Doorwerken na de AOW-leeftijd

Publicatienummer: 20086
Publicatiedatum: september 2020

De koopkracht van ouderen blijft al jaren achter bij die van de totale bevolking. Om koopkracht te behouden en eventueel te vergroten kunnen ouderen ervoor kiezen om door te blijven werken na het bereiken van de AOW-gerechtigde leeftijd. We onderzochten de samenhang tussen de ontwikkeling van de arbeidsparticipatie van ouderen en hun inkomens- en vermogenspositie. Wat blijkt? Wie na de AOW schulden heeft, werkt vaker door.

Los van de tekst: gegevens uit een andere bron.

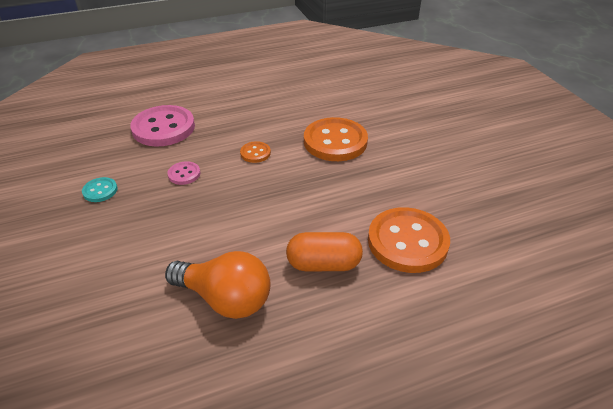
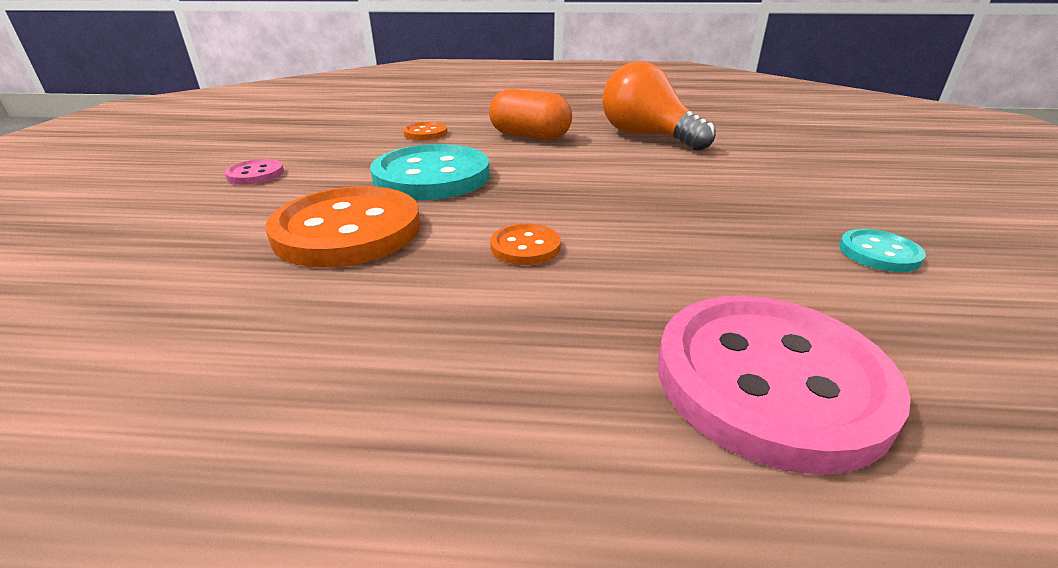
camera: 155 degrees left, 10 degrees down
(184, 174) = (693, 244): pink button -> pink button (255, 174)
(341, 188) = (432, 176): none -> turquoise button
(407, 242) = (425, 133): orange button -> orange button, size x0.46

Forse toename werkende AOW-gerechtigden
In 2019 hadden ruim 215 duizend AOW-gerechtigden een betaalde baan. Tien jaar eerder waren dat er nog minder dan 140 duizend. De arbeidsparticipatie – het aandeel onder de AOW-gerechtigden met een betaalde baan – nam toe van bijna 6 procent in 2009 naar circa 7 procent in 2019.

Ouderen met schulden werken vaker door, maar doorwerken is niet altijd uit financiële nood geboren
AOW-huishoudens met schulden werken vaker door dan huishoudens met een positief vermogen. Zowel huishoudens met een relatief laag als een hoog aanvullend inkomen (zoals een ouderdomspensioen) op de AOW werken door. Doorwerken na de AOW gebeurt dus niet altijd uit financiële noodzaak.

Doorwerken vaak enige optie voor behoud van koopkracht
Gepensioneerden kunnen zonder werk hun inkomenssituatie vaak niet meer veranderen, waardoor hun koopkracht sterk afhankelijk is van de indexering van de AOW en aanvullende pensioenen en van fiscale maatregelen. Doorwerken is vaak de enige optie voor het behoud van koopkracht.

Voor de groep ouderen met een inkomen lager dan de kritische inkomensgrens (ruim 73 duizend AOW-huishoudens in 2017), kan doorwerken na de AOW noodzakelijk zijn om maandelijks de eindjes aan elkaar te knopen. Ook ouderen met een inkomen op of (net) boven de lage-inkomensgrens kunnen doorwerken als noodzakelijk zien om financieel rond te komen, of om – gegeven de afnemende koopkracht waarmee zij te maken hebben – dezelfde levensstandaard te behouden.

Het onderzoek is uitgevoerd op verzoek van de seniorenorganisaties KBO-PCOB, Koepel Gepensioneerden, FASv en NOOM.